Ascaris shows various parasitic adaptation due to parasitic mode of life.
(a) Morphological adaptations:
i. The body is long and cylindrical, pointed at both ends.
ii. The mouth is bounded by three lips which help the parasite to attach with mucous membrane of the host’s intestine.
iii. The parasite is devoid of locomotory organs as the parasite lives in the intestine where protection from enemies and food supply are ensured.
iv. The body wall of Ascaris is covered with cuticle, resistant to the digestive enzymes of the host.
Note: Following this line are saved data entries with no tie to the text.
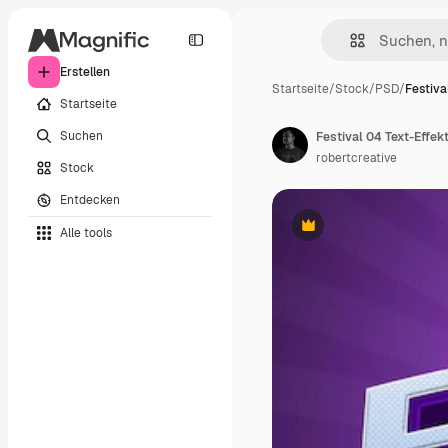
Erstellen
Startseite
/
Stock
/
PSD
/
Festiva
Startseite
Suchen
Festival 04 Text-Effek
robertcreative
Stock
Entdecken
Alle tools
Premium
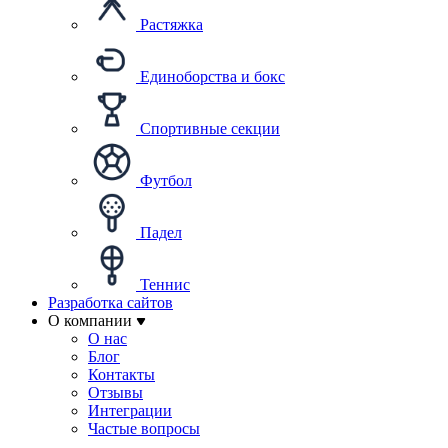
Растяжка
Единоборства и бокс
Спортивные секции
Футбол
Падел
Теннис
Разработка сайтов
О компании
О нас
Блог
Контакты
Отзывы
Интеграции
Частые вопросы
(b) Anatomical adaptations:
i. The pharynx is muscular that facilitates ingestion of food by sucking action. There are no digestive glands.
ii. Sense organs are ill-developed, being found only on lips in the form of papillae.
iii. The digestive tract is simple without provision for storage, as there is constant supply of food.
(c) Physiological adaptations:
i. The body wall is covered with tough, thick and resistant cuticle, shields against the digestive enzymes of the host and antitoxins.
ii. Ingested food of this parasite is pre- digested, so that there are no elaborate digestive glands.
iii. The respiration is almost entirely anaerobic. Extremely low metabolic rate and anaerobic respiration enable the worm to live inside the host’s intestine, where the free oxygen is negligible.
iv. Reproductive system of Ascaris is well- developed and numerous eggs are produced to make up for the poor chances of the right host being reached.
v. The eggs are covered with resistant covering or chitinous shell which provide safety to the zygote and embryonated eggs from unfavourable environmental factors.
vi. The minute size and resistant nature of eggs make them to withstand prolonged dryness and cold. The minute size eggs afford far and wide dispersal of the parasite.